Business

UK unemployment rate dips to 4.9%, but energy shock threatens rebound

5 min read

Unemployment in the United Kingdom unexpectedly fell in the three months to February, offering a brief sign of resilience in the labour market.

However, economists and business groups warn that the fallout from the Middle East conflict is likely to reverse this trend, with rising energy costs expected to weigh on hiring and push joblessness higher in the months ahead.

Jobless rate falls but underlying weakness persists

Data released by the Office for National Statistics showed that the unemployment rate declined to 4.9% in the three months to February, down from 5.2% in the three months to January.

The figure came as a surprise to economists, who had expected the rate to remain unchanged.

Despite the drop, broader indicators pointed to a weakening labour market.

Wage growth excluding bonuses slowed to 3.6% year-on-year, its lowest level since November 2020, while private sector pay growth edged down to 3.2%.

The latter is broadly consistent with the Bank of England’s target of bringing inflation back to 2%.

Liz McKeown, director of economic statistics at the ONS, said the number of workers on payrolls had remained broadly flat in recent months, reflecting weak hiring conditions.

“Vacancies fell to their lowest level in almost five years, but with unemployment also falling, the number of vacancies per unemployed person remains broadly unchanged,” she said.

Iran conflict begins to show in early indicators

The latest labour market data does not fully capture the economic impact of the Iran war, which began on 28 February.

However, more recent figures suggest conditions have already started to deteriorate.

Provisional tax data showed the number of employees on payrolls fell by 11,000 in March, more than double the decline expected by economists.

Earlier estimates for February were also revised down, indicating a contraction rather than growth.

The disruption to global energy markets, particularly around the Strait of Hormuz, has pushed up oil and gas prices, increasing costs for businesses and households alike.

Analysts say this is likely to dampen consumer demand while raising input costs, a combination that typically leads to slower hiring and job cuts.

Economists warn of rising unemployment ahead

Forecasts suggest that the labour market could weaken significantly over the next two years.

The EY Item Club expects unemployment to reach 5.8% by mid-2027, with nearly 250,000 additional job losses linked to the energy shock, pushing the total number of jobseekers above 2.1 million.

Some economists argue that the recent fall in unemployment masks deeper fragility.

Thomas Pugh, chief economist at the audit and tax firm RSM, said the decline was largely driven by people leaving the labour force rather than a meaningful increase in employment.

“Indeed, employment only rose by 24,000 in the three months to February, well below population growth,” he said, adding that payroll numbers had already started to contract.

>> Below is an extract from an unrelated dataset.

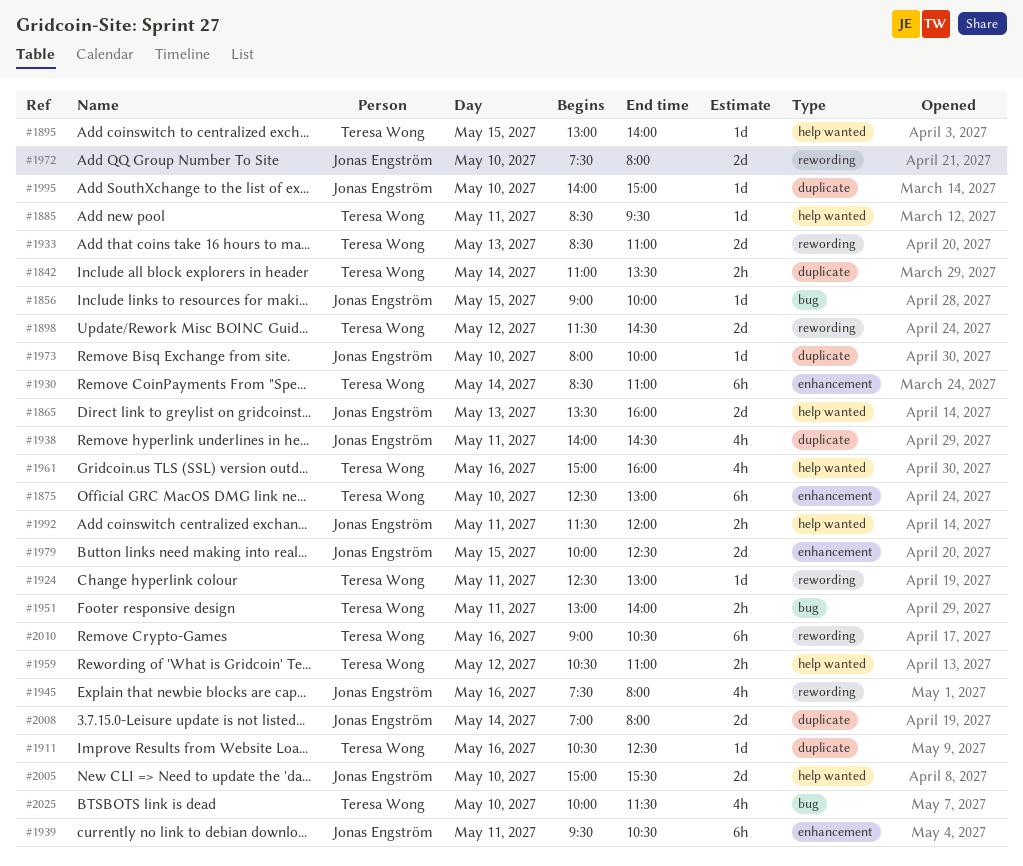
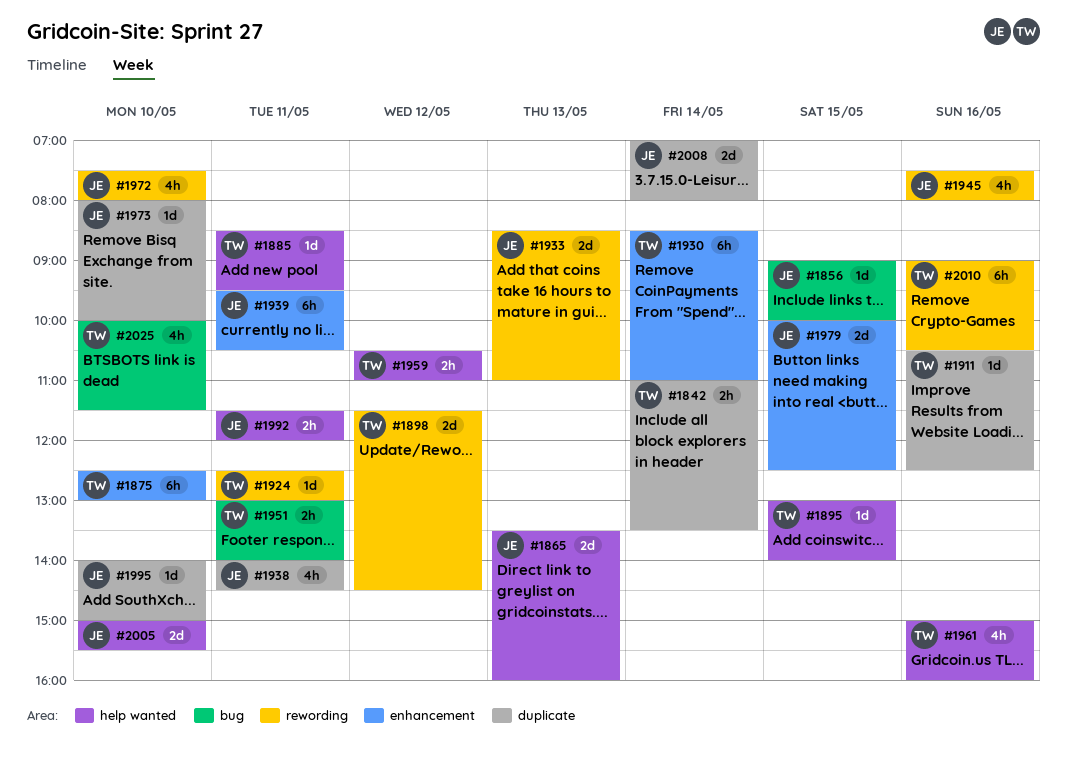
#1933, owner: Teresa Wong -> Jonas Engström
#1972, estimate: 2d -> 4h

Pugh noted that slowing wage growth and declining vacancies suggest the labour market was already weakening before the energy crisis took hold.

He added that provisional March data reinforced this view, pointing to a further softening in conditions.

“The provisional data for March suggests the labour market weakened last month,” he said.

Rising energy prices, he warned, could trigger a pullback in consumer demand while increasing costs for businesses, pushing unemployment higher.

Pugh said the unemployment rate could peak at around 5.5%, but cautioned that it could approach 6% if energy prices rise further over the summer.

Rate outlook steadies as wage pressures ease

The softening labour market may also influence monetary policy.

Policymakers at the Bank of England are set to review the latest employment and inflation data before their next interest rate decision on 30 April, with economists widely expecting the base rate to remain on hold at 3.75%.

Pugh said weaker labour market conditions reduce the risk of a wage-price spiral, a key concern for policymakers.

“The weak labour market substantially lowers the risk of higher energy prices feeding through into higher wages as they did in 2022,” he said, adding that workers are now in a weaker position to demand higher pay.

He said this dynamic would likely temper the need for aggressive rate hikes, with the base case pointing to a prolonged pause in interest rates unless inflation rises sharply.

Businesses brace for uncertainty

Business groups have also struck a cautious tone.

British Chambers of Commerce said that while the drop in unemployment was unexpected, rising uncertainty linked to the Iran conflict is likely to weigh on the labour market.

Patrick Milnes said the cost of employment remains high and is expected to rise further as new labour regulations come into effect.

“With the cost of employment also high, and expected to rise as the Employment Rights Act comes into effect, our latest forecast expects unemployment to hit 5.5% this year,” he said.

He added that slowing wage growth indicates businesses are becoming more cautious, suggesting the labour market will continue to loosen.